We can lose sight of the blessings for which to be grateful as events blur as they rush one into the other with tomorrow, Thanksgiving, chased by Black Friday mall sales that start in the middle of the night, followed by Friday afternoons's Light Up of City Hall with next weekend's 16th Annual Winter Festival as seasonal celebrations intensify and temperatures drop.
Instead of enjoying a moment to appreciate the gifts of hearth and home that we have, we sometimes look to the lives of the famous and fortunate and yearn for that which we don't have. The ringing of the kettle collection bell, this year earlier than I can ever recall, doesn't cause us to count our change along with our blessings so much as to worry about for whom the bell tolls and when it might be ringing for us. We should be cautious, but not fearful.

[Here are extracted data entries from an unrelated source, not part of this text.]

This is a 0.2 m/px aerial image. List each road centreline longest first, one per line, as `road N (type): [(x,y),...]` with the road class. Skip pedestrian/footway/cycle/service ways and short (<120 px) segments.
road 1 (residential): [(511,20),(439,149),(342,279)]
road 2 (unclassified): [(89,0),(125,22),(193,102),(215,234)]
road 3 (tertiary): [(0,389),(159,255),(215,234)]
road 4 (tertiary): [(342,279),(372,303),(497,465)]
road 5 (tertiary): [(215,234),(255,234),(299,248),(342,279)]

We have much to be thankful for as a city. We have hundreds of volunteers not just for the lighting of City Hall and the Winter Festival Parade but as coaches in youth sports, advisors for after-school activities, members of boards and committees involved in nearly every aspect of our municipality. Each of us has a neighbor who has a community project and each one of our neighbors can say the same.
We have professional emergency medical services and own our own public utility. We have teachers and schools the envy of cities ten times our size, a community college that calls Norwich home, a spectacular public park and a location between Boston and New York, straddling two popular casinos in the middle of Mystic Coast and Country here in the Northeast Corridor like few other places.
We're not yet a city that's turned the corner, but we're getting there with every new participant in a neighborhood watch, every new small business that opens and every time someone new moves into one of our neighborhoods. Norwich in years past waited for the world-now we are preparing to meet the world, to be more active and engaged with it and one another than we have in decades.
There are challenges ahead and not the easiest of times awaiting us. But we should be thankful we have one another and are developing the confidence to live out loud. Don't mourn what we've missed, celebrate what's yet to be. To those whom much is given, much is expected-and we should expect much more from our city and from ourselves, not just this holiday but everyday.